Dog Management PSPO

Dog Management PSPO

The Dog Management Public Spaces Protection Order (PSPO) introduces measures to help enforce responsible dog ownership in public spaces across the North East Derbyshire District.

The districtwide PSPO makes it an offence in NEDDC to;

  • allow a dog to foul without picking it up
  • not have the means to pick up
  • fail to put a dog on a lead when asked to do so by an authorised officer (e.g. by a council officer or Derbyshire Constabulary)
  • have more than 6 dogs in your control
  • allow dogs in designated play areas, multi-use games areas, skate parks and gym equipment areas
  • allow dogs to be off leads whilst on roads, pavements, footways, pedestrianised areas, cemeteries and churchyards

PSPO No 1 Sealed 26 10 20 - North East Derbyshire District Council (Dog Management) Public Spaces Protection Order 2020.

More about Public Spaces Protection Orders

The Public Spaces Protection Order (PSPO) is a power under the Anti-Social Behaviour, Crime and Policing Act 2014 and came into force in October 2014.
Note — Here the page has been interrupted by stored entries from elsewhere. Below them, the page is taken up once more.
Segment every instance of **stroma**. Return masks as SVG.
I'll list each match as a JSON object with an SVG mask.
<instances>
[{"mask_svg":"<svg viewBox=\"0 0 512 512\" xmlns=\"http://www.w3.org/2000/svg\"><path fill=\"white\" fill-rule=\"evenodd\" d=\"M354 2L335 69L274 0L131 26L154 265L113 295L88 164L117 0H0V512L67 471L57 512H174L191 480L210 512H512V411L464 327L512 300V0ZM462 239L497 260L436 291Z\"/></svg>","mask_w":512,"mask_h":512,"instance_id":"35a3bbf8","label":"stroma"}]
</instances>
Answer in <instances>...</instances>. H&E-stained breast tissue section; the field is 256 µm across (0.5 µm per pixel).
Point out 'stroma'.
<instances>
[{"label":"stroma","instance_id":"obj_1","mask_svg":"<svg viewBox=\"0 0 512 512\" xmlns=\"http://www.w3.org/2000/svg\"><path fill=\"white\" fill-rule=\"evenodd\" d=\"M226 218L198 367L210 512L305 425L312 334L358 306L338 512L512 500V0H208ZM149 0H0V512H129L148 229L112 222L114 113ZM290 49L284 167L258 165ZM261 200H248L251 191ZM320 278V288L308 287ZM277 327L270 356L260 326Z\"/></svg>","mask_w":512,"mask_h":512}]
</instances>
PSPO's are intended to deal with a particular nuisance or problem in a particular geographical area that is detrimental to the local communities quality of life, by imposing conditions on the use of that area which apply to everyone. They are designed to ensure the law-abiding majority can use and enjoy public spaces, safe from anti-social behaviour.

A PSPO can be made by the local authority if they are satisfied on reasonable grounds that the activities carried out or likely to be carried out, in a public place:

  • have had, or is likely to have a detrimental effect on the quality of life of those in the locality
  • is, or likely to be of a persistent or continuing in nature
  • is, or is likely to be unreasonable
  • justifies the restrictions imposed

Local Authorities can make a PSPO on any public space within its own area. The definition of public space is wide and includes any place to which the public or any section of the public has access. A PSPO can contain more than one restriction which means the Order can deal with a wider range of behaviours that the orders and by-laws it replaces.
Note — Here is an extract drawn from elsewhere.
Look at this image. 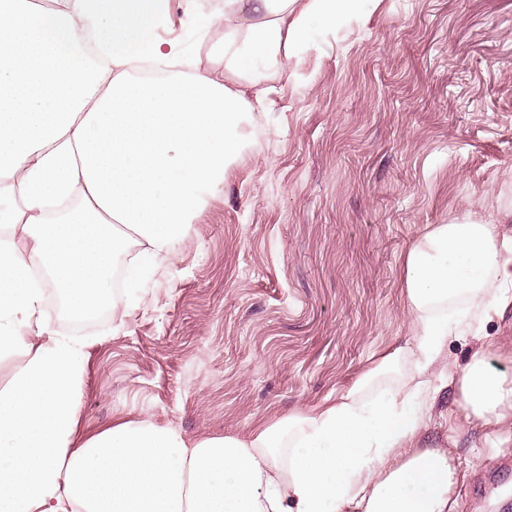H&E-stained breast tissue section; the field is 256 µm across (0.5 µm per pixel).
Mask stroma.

Breaching a PSPO is a criminal offence and enforcement officers can issue a Fixed Penalty Notice if appropriate to do so or recommend commencement of legal proceedings.

The maximum duration of a Public Spaces Protection Order is three years. At any point before expiry, the council can extend a Public Spaces Protection Order by up to three years if they consider it is necessary to prevent the original behaviour from occurring or recurring.